[Data entries]
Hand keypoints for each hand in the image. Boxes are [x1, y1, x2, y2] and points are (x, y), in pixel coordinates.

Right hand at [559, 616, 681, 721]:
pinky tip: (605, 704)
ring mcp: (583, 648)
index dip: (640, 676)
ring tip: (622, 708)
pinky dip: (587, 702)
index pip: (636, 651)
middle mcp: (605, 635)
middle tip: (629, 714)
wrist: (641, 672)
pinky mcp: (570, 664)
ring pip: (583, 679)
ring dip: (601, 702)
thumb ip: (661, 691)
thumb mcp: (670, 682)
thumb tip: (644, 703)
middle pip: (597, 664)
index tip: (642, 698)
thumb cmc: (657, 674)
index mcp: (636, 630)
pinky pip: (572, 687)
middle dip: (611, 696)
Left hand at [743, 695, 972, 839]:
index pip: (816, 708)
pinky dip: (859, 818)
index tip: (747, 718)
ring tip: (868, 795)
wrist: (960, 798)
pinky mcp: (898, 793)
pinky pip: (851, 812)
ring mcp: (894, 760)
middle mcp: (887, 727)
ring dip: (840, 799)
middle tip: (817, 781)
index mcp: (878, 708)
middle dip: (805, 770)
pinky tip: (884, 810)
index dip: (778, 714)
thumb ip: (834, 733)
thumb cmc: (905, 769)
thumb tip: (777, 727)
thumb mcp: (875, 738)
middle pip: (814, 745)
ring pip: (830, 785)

---

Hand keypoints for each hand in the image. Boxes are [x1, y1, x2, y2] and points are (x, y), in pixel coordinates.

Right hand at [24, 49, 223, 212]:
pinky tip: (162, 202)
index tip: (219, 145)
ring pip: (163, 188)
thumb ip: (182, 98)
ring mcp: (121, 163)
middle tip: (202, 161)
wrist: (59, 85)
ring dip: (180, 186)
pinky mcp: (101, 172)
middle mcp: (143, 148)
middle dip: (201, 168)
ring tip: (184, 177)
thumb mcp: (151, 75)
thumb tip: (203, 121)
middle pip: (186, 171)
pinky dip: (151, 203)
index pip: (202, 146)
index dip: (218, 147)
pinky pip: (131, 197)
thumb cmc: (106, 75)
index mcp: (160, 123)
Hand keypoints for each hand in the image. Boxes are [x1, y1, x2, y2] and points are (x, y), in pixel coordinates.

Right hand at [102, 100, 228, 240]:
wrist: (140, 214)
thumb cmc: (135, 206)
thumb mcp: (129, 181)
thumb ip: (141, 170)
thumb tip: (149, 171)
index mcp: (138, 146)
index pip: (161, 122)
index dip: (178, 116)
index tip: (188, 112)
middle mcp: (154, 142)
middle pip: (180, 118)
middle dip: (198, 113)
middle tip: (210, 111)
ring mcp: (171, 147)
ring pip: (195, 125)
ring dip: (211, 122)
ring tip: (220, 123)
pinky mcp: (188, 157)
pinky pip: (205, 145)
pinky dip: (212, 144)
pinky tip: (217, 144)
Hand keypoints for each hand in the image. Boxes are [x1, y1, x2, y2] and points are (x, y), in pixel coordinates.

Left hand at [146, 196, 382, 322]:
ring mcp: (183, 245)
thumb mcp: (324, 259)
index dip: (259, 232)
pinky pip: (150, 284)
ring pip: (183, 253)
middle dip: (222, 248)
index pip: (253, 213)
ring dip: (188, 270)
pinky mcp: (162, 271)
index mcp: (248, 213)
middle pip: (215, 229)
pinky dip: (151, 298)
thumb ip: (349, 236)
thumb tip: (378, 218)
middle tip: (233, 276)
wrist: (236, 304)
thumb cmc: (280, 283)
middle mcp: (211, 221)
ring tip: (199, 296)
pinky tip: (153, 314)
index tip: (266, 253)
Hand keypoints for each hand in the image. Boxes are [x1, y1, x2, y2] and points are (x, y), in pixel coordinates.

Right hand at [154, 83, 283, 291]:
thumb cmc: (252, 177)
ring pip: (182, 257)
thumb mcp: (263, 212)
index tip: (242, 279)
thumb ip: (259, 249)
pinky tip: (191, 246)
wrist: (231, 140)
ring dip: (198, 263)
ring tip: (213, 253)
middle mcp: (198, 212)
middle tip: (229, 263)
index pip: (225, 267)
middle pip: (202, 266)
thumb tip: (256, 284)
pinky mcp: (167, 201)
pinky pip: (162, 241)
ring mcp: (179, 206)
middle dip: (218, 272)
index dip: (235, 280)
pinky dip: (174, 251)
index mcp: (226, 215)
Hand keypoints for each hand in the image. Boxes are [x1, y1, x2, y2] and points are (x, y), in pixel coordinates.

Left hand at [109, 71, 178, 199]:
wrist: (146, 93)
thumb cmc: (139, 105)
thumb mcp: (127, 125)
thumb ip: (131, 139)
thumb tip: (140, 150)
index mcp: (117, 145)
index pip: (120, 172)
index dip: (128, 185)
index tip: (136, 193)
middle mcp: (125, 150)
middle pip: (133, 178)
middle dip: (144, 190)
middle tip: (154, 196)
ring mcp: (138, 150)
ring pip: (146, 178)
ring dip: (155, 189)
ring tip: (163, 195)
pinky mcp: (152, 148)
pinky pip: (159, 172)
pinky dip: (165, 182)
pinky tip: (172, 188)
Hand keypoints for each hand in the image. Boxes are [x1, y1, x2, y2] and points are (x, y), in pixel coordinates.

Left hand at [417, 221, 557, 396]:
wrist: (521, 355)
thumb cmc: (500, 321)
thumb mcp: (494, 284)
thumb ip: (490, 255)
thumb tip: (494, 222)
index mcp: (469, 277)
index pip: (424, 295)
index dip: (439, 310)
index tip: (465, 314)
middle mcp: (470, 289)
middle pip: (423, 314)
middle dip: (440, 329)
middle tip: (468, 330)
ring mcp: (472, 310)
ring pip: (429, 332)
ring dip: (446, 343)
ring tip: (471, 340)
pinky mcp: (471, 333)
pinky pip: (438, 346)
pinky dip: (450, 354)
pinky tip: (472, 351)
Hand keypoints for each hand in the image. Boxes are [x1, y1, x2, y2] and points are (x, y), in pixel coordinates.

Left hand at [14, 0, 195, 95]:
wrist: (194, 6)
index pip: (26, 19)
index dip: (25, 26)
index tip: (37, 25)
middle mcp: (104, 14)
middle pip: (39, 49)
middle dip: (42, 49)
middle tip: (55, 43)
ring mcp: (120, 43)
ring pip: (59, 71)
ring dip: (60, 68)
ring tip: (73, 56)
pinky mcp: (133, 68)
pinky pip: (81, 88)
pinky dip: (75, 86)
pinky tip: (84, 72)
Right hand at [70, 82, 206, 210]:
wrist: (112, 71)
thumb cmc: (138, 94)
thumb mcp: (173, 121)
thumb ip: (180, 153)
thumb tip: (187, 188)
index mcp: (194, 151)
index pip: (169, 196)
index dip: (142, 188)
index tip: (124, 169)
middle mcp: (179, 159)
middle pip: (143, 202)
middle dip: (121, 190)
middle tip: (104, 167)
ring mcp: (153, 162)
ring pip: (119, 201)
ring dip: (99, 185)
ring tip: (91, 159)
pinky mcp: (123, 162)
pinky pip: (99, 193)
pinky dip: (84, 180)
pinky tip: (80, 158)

WHAT YOU WILL DO: Look through the entries above and report each line where the string "Right" occurs.

RESULT OF THE EXERCISE:
Right hand at [559, 616, 681, 721]:
Right hand at [24, 49, 223, 212]:
Right hand at [102, 100, 228, 240]:
Right hand at [154, 83, 283, 291]:
Right hand at [70, 82, 206, 210]:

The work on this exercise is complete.